**Try it**
The output should consist solely of the line containing "#(parameter" and the lines that follow it through the end of the data below.

Hardware design source data
Segment Open

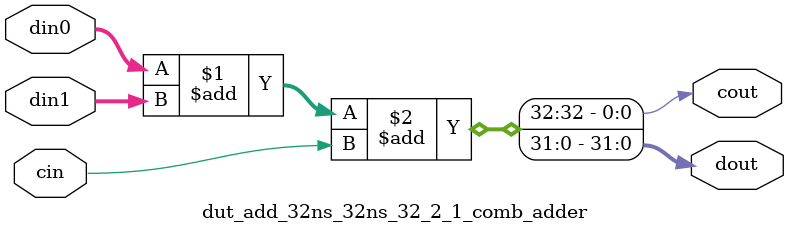
<source format=v>
`timescale 1 ns / 1 ps

module dut_add_32ns_32ns_32_2_1(clk, reset, ce, din0, din1, dout);
parameter ID         = 1;              // core ID, unused in RTL
parameter NUM_STAGE  = 2;
parameter din0_WIDTH = 32;   // data bitwidth
parameter din1_WIDTH = 32;   // 
parameter dout_WIDTH = 32;   // output bitwidth

// ---- input/output ports list here ----
input   clk;
input   reset;
input   ce;
input  [din0_WIDTH - 1 : 0] din0;
input  [din1_WIDTH - 1 : 0] din1;

output [dout_WIDTH - 1 : 0] dout;
//   

// wire for the primary inputs
wire [32 - 1 : 0] ain_s0 = din0;
wire [32 - 1 : 0] bin_s0 = din1;

// This AddSub module have totally 2 stages. For each stage the adder's width are:
// [16,16]
//  
//   

// Stage 1 logic
wire [16 - 1 : 0]    fas_s1;
wire                 facout_s1;
// 
reg  [16 - 1 : 0]    ain_s1;
reg  [16 - 1 : 0]    bin_s1;
reg  [16 - 1 : 0]    sum_s1;
reg                  carry_s1;
// 
//  
//  
// 
dut_add_32ns_32ns_32_2_1_comb_adder #(
    .N    ( 16 )
) u1 (
    .din0    ( ain_s0[16 - 1 : 0] ),
    .din1    ( bin_s0[16 - 1 : 0] ),
    .cin  ( 1'b0 ),
    .dout    ( fas_s1 ),
    .cout ( facout_s1 )
);

// 
always @ (posedge clk) begin
    if (ce) begin
        sum_s1   <= fas_s1;
        carry_s1 <= facout_s1;
    end
end

always @ (posedge clk) begin
    if (ce) begin
        ain_s1 <= ain_s0[32 - 1 : 16];
    end
end

always @ (posedge clk) begin
    if (ce) begin
        bin_s1 <= bin_s0[32 - 1 : 16];
    end
end
//  
//   

// Stage 2 logic
wire [16 - 1 : 0]    fas_s2;
wire                 facout_s2;
// 
// 
dut_add_32ns_32ns_32_2_1_comb_adder #(
    .N    ( 16 )
) u2 (
    .din0    ( ain_s1[16 - 1 : 0] ),
    .din1    ( bin_s1[16 - 1 : 0] ),
    .cin  ( carry_s1 ),
    .dout    ( fas_s2 ),
    .cout ( facout_s2 )
);

// 
assign dout = {fas_s2, sum_s1 };
//  
// 
endmodule

// small adder
module dut_add_32ns_32ns_32_2_1_comb_adder 
#(parameter
    N = 32
)(
    input  [N-1 : 0]    din0,
    input  [N-1 : 0]    din1,
    input  wire         cin,
    output [N-1 : 0]    dout,
    output wire         cout
);
assign {cout, dout} = din0 + din1 + cin;
endmodule
// 

</source>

Segment Closed

**Answer to this exercise**
#(parameter
    N = 32
)(
    input  [N-1 : 0]    din0,
    input  [N-1 : 0]    din1,
    input  wire         cin,
    output [N-1 : 0]    dout,
    output wire         cout
);
assign {cout, dout} = din0 + din1 + cin;
endmodule
// 

</source>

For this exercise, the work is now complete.